In its report the committee states: ‘In our view, the Government has not adequately made the case that this Bill meets the UK’s human rights obligations. 

‘The Government has stated that the Bill brings us in line with other European countries. This is contested. Other countries have different legal arrangements with many providing a constitutional right to strike. Some have introduced minimum service levels, but in some cases these have been found in contravention with international legal obligations.  

‘Our interest is not in whether the UK is doing something which is done elsewhere, but in whether the UK is meeting the human rights requirements placed on it. In our view, this Bill is likely to fall short.’ 

The JCHR notes that the taking of strike action is included under Article 11, the right to assembly and association, of the European Convention on Human Rights. 

The committee further adds that the Government has failed to provide ‘clear and compelling reasons’ why existing laws around industrial action and voluntary minimum service levels are no longer adequate.  


Low morale

Potential amendments to the Strikes bill were considered during a committee stage debate in the House of Lords yesterday.

One amendment proposed by crossbench peer Lord Patel and based upon guidance provided by the BMA, called for the bill to include a requirement that the Government commit to year-round safe staffing levels within the NHS, rather than just minimum levels during periods of industrial action.

A further amendment put forward by Liberal Democrat peers argued that the bill should ensure that service levels required on strike days not exceed those provided on non-strike days.

Putting forward his amendment, Lord Patel said: ‘There are unprecedented levels of workforce shortfall – around 10 per cent of the total workforce – leading to 130,000 vacancies with over 50,000 vacancies in nursing alone. Staff are exhausted, morale is low and employers are having to pay out huge sums of money in agency fees.

‘My amendment prevents the Government introducing minimum service levels for health, unless they have, via primary legislation, first set out the appropriate legally enforceable staffing levels for health services on non-strike days.

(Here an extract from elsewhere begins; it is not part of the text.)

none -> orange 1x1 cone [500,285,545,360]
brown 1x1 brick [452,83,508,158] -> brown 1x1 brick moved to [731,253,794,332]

‘Both Scotland and Wales have a legal requirement for services to be safely staffed. Why are the Government reluctant to legislate in a similar way in England? Health professional organisations, including the British Medical Association, the Royal College of Nursing and the Royal College of Midwives, have repeatedly called for this.’


Local decision

Responding to the proposed amendment government spokesperson Lord Callanan said that the Government remained of the view that responsibility for staffing levels was a matter that needed to be decided at local rather than a national level.

While the amendment was withdrawn, the Strikes bill will continue to be scrutinised by peers and is set to be debated again in the Lords on 23 March.

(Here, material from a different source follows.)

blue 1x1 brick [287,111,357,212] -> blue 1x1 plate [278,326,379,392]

In a BMA briefing to MPs and peers last month outlined the association’s strong opposition to the bill while calling on the Government to engage meaningfully over issues on pay and staffing rather than resort to ‘heavy-handed tactics that put workers’ rights and jobs at risk’. 

It said: ‘The BMA is deeply concerned that these measures are intrusion on legitimate trade union activities undermine workers’ rights to representation. Whilst governments are permitted to impose restrictions on the application of these laws and conventions, this must be justified, proportionate and necessary. 

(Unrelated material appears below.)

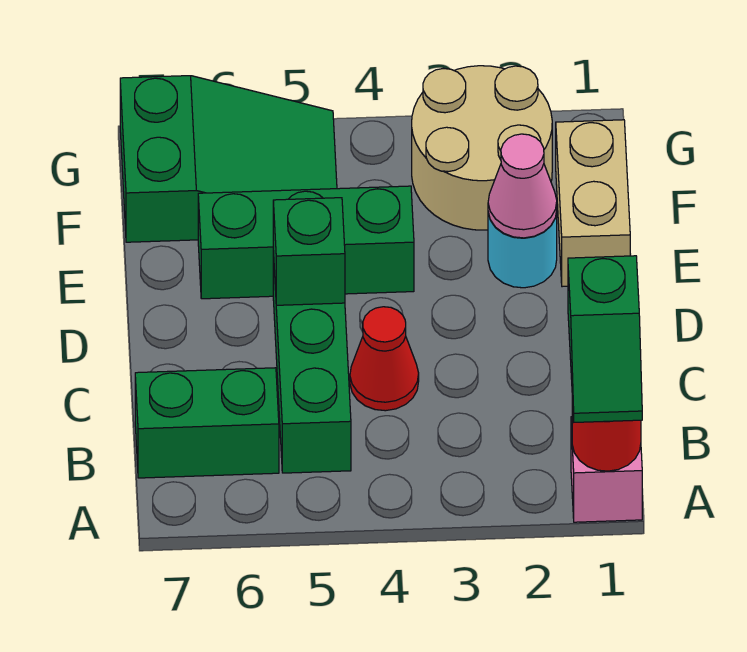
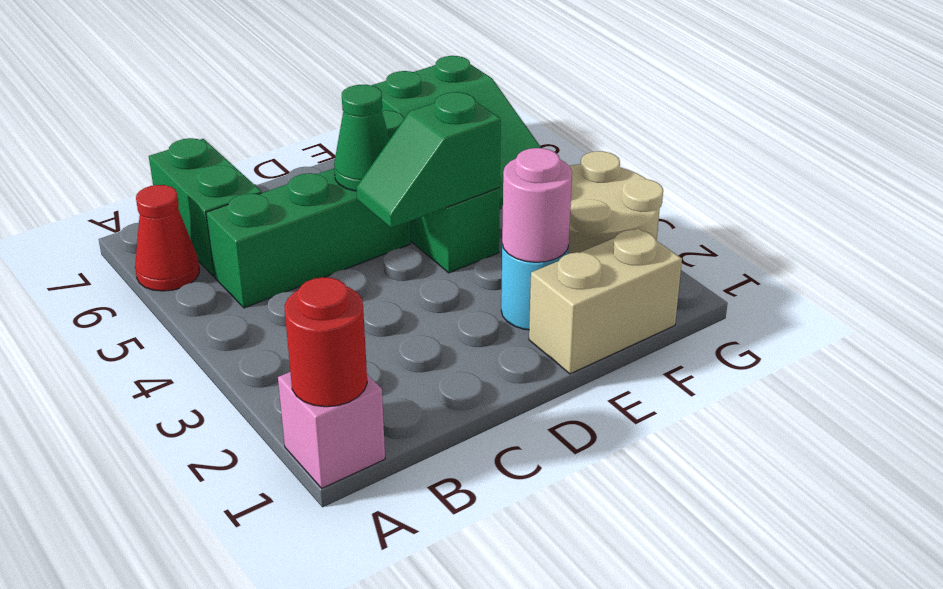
green 1x2 slope [568,256,642,422] -> green 1x2 slope moved to [356,92,501,228]
red 1x1 cone [350,307,419,411] -> red 1x1 cone moved to [135,185,199,291]
green 1x1 brick [273,198,345,305] -> green 1x1 cone [334,85,390,191]
pink 1x1 cone [488,134,557,238] -> pink 1x1 round brick [502,148,572,262]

‘Instead of focusing on minimum service levels on striking days, the Government should be taking action to ensure the NHS is safely staffed 365 days a year and enshrine safe staffing levels for the operation of the NHS, and fund these.  

‘The BMA has for years been calling for safe staffing legislation. It should be noted that Scotland has safe staffing legislation (2019) and Wales (for nurses). England has no legal requirement for services  to be safely staffed.’